Achievers:O-R

Grainne Oates and Dan Hunter (Swinburne University)

The pair have created a “content neutral gamified mobile earning platform,” called Quitch. It won them the American Accounting Association’s 2017 award for Innovation in Accounting Education and is already licenced to Australian universities. The app sends students Q&As based lecture content which helps them and shows lecturers where they need help – plenty of potential for a product that the university and private investors spent just $400 000 on setting up.

Tony Peacock

Dr Peacock is not a lunching lobbyist. Certainly, the head of the Cooperative Research Centres Association turns up at a lot of serious policy events but his stock in trade is information and ideas about the way applied research works and the way it is funded.  Dr Peacock speaks fluent bureaucrat and crazy-brave is the CRC bid-team that ignores his advice. He also knows a bit, quite a bit, about the way other nations fund applied research.  And he speaks up when he decides he must. When a big research institution wanted a CRC bid team to guarantee a return on investment this year Dr Peacock was discrete but dismissive suggesting the institution was less interested in collaboration than a guaranteed return on investment. And when he looked at the gender split on CRC boards he told his members they needed to lift the number of women on them from 25 per cent now to 50 per cent in three years.

Tanya Plibersek

Labor’s education spokeswoman wrote the handbook for a shadow minister in a policy-rich portfolio, hammering away at government funding failings and transforming policy problems into political opportunities. Ms Plibersek was consistent and vocal in condemning any possibility of funding cuts for universities and she talked about the need to fix the training system. However, she also hammered away at government policy changes that do not have many votes attached. She fiercely opposed the budget-linked proposal to make people in pathways programmes take out student loans. And Ms Plibersek hopped into the deans of education, telling them she was “very concerned about the academic aptitude of some students being accepted into teaching education.”

Jason Potts

It must have pained the comrade members, what with his writing about the economic role of markets, but the Academy of Social Sciences made RMIT’s Jason Potts a fellow this year. Professor Potts is immensely productive, co-authoring papers which use the forms of conventional economics to advance iconoclastic ideas. One paper this year made the case for cultures of exchange to create opportunities to innovate, another explained how innovations fail when they exceed economies capacity to absorb them, using windsurfing in Australia as an example. Professor Potts’ new big project is creating a base for block chain research, which he sees as having far more potential than a crypto-currency, being a way for society to self-regulate without state intrusion.

Jeannie Rea

The National Tertiary Education Union president is the La Pasionaria of Australian universities, (what she does not want passed is any bill that hurts students or her members). She spent this year as she does every year, arguing the case for students to pay less, or nothing for university education, for higher pay and better conditions for staff at universities and for regulation rather than a market in education. She also spoke up for casual staff, pointing that some vice chancellors make more in a week than some of them make in a year and warned that the demand driven system has not improved the quality of higher education. The NTEU has political authority way beyond its numbers, demonstrated by its big role in defeating the Pyne fee deregulation plan – a great deal of it comes from Ms Rea’s appeals to true believers in a public university system.

Craig Robertson

Under new head Craig Robertson TAFE Directors Australia is back on top of the policy game. The former state and federal official has a deep background in training policy and administration and has spent the year making the case for all of VET, and his members role in it. He started the way he meant to go on, with a budget response based on how TAFE can work to rebuild training and ended the year with calls for a coalition of training community leaders to sort out the mess in setting qualifications.

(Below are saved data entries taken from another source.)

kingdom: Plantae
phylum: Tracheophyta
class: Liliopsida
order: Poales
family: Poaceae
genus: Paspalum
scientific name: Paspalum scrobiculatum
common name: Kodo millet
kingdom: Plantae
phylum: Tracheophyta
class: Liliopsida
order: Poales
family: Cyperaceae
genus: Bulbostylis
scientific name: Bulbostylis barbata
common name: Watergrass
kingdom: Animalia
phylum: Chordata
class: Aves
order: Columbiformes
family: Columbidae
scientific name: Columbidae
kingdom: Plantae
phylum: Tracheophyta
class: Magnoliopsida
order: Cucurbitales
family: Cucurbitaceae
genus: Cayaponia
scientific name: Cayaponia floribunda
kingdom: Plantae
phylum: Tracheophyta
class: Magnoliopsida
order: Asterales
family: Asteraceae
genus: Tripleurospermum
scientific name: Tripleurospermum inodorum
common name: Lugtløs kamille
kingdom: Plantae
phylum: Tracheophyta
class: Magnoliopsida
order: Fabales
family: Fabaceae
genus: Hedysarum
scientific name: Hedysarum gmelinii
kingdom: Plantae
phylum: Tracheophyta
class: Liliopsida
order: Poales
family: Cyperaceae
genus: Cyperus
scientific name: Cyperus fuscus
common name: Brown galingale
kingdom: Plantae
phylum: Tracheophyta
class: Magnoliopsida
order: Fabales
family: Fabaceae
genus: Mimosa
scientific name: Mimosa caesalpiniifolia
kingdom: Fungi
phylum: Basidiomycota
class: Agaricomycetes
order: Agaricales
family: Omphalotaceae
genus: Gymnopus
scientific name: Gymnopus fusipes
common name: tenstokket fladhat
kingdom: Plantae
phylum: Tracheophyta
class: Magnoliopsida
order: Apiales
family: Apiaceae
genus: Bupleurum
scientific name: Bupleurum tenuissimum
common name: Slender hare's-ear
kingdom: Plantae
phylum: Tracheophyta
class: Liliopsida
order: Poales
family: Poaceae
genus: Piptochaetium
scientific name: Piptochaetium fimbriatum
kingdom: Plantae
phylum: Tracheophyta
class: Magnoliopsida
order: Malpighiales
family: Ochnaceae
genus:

Mr Robertson is an undoubted advocate for his members, he slammed the government plan for universities to build a sub degree market, but he is no special pleader.

Belinda Robinson

The CEO of Universities Australia kept the peace among the fractious coalition that is UA this year, convinced MPs that cutting university funding would be a blow to the national interest, defended her members performance on undergraduate attrition and employment outcomes and campaigned for research funding – the same as last year, the same as every year. Ms Robinson says she is going in October – nobody is indispensable but higher education policy people know she will be missed.